Data for review Block Start

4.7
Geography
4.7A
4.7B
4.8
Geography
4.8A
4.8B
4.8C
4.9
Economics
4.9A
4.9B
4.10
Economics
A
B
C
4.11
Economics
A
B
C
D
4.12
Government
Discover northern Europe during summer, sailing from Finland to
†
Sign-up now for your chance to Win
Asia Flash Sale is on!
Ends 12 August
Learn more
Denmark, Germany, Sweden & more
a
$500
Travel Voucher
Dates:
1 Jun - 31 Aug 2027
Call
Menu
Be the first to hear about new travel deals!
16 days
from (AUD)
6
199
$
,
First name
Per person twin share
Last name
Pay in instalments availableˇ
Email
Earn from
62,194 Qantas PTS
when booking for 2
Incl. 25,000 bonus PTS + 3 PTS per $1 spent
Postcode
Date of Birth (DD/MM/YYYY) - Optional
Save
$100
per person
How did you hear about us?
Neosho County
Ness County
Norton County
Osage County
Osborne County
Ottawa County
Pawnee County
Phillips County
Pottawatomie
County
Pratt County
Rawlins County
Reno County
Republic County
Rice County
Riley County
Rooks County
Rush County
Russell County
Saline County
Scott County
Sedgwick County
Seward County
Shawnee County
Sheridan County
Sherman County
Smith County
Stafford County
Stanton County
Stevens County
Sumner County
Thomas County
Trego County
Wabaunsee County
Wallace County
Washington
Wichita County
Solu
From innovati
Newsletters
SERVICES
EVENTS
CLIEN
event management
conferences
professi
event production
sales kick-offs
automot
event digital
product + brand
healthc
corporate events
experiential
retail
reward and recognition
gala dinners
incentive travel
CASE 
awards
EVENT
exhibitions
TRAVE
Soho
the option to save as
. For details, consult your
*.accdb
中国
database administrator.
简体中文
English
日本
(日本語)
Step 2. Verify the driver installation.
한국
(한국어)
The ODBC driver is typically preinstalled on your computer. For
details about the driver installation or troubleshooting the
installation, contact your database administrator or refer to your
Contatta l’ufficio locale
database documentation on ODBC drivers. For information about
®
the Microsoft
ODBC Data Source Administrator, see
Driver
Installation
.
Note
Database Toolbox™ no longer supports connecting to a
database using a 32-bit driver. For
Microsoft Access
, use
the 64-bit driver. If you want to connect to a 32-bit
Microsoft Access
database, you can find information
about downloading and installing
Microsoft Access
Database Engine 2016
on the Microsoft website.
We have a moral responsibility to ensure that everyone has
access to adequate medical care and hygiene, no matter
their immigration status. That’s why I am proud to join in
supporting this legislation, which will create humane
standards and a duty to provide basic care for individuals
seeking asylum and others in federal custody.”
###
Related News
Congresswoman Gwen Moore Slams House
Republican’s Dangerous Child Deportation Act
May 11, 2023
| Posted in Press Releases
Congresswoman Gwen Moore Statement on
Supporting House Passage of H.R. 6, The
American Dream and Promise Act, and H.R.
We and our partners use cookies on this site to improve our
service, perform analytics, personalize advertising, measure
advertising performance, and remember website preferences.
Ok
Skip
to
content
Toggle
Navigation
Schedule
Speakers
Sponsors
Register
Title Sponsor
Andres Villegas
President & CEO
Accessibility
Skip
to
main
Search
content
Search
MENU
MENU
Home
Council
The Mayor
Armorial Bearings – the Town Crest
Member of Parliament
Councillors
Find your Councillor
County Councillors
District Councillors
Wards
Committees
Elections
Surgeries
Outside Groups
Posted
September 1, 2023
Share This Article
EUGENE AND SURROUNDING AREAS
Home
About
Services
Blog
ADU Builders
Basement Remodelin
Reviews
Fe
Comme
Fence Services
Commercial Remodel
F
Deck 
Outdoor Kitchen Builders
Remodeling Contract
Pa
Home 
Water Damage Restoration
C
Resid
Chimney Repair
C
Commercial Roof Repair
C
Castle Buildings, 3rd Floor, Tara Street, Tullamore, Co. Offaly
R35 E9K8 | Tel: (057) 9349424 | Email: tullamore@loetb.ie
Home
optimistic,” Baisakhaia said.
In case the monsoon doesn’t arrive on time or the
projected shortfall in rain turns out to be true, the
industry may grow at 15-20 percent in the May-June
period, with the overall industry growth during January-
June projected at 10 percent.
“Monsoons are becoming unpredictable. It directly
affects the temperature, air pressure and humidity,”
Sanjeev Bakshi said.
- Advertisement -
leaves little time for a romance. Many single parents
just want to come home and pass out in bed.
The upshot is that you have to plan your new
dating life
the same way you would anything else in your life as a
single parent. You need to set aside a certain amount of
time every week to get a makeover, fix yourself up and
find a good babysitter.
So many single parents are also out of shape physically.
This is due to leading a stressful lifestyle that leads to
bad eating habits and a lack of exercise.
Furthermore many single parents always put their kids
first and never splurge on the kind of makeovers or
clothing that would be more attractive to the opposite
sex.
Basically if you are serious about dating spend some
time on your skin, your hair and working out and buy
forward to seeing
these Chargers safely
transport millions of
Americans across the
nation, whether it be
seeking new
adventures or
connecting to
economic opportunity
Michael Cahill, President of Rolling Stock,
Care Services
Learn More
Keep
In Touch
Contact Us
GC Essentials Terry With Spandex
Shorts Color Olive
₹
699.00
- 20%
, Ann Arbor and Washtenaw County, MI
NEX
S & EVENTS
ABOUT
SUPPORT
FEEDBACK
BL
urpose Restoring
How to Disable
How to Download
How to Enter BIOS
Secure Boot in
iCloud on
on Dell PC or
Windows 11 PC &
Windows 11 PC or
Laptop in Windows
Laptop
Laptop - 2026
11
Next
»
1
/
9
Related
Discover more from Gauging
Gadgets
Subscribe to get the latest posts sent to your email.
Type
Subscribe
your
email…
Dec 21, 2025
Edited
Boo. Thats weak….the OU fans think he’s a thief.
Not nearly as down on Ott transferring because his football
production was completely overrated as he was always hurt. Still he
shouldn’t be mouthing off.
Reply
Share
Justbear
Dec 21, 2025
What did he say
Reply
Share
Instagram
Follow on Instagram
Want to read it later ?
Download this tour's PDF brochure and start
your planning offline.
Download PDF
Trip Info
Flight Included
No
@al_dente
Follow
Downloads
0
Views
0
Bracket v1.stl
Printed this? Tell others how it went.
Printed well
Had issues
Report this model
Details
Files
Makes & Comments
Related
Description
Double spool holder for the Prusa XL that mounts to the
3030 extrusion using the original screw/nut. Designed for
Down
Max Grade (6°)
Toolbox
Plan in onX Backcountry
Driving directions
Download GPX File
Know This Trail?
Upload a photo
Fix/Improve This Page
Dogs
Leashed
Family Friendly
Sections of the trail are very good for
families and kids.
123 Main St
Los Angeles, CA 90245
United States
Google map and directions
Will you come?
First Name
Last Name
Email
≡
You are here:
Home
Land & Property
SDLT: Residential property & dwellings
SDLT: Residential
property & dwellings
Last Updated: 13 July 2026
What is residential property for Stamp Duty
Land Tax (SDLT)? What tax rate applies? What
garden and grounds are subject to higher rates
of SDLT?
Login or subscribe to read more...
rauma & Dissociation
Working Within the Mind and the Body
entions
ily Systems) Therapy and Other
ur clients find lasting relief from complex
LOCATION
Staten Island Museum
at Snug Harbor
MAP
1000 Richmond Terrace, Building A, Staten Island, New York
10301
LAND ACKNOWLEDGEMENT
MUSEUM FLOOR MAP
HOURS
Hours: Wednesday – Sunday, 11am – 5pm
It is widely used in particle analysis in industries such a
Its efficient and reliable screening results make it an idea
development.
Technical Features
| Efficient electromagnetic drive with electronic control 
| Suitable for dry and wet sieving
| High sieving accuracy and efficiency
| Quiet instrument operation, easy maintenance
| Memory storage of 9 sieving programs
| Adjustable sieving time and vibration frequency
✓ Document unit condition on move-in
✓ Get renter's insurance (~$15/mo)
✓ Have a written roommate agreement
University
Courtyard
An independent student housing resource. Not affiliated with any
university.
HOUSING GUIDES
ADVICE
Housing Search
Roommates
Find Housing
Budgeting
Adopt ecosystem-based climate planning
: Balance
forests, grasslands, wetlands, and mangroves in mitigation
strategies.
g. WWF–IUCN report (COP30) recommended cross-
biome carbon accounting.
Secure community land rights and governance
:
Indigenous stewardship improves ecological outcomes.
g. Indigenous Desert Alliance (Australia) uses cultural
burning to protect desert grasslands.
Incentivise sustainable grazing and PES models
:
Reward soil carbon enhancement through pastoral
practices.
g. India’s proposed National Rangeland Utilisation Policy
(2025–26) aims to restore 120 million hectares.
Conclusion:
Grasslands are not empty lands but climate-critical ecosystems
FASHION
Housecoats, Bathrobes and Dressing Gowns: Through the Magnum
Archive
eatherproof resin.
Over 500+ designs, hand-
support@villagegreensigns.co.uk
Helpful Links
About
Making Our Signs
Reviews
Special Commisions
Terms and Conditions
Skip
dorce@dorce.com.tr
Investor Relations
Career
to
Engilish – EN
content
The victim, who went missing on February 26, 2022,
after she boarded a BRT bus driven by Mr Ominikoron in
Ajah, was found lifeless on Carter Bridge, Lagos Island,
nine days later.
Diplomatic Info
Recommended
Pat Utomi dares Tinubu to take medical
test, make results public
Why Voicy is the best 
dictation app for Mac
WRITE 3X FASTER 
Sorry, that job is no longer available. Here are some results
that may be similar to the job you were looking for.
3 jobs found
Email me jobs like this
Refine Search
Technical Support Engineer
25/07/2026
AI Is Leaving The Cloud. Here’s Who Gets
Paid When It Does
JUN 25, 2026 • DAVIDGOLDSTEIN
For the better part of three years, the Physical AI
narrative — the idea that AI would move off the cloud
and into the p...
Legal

Data for review Block End

#### Work item
How many lines of the records contain the string "some"? Reply with the number alone.

#### Reply
2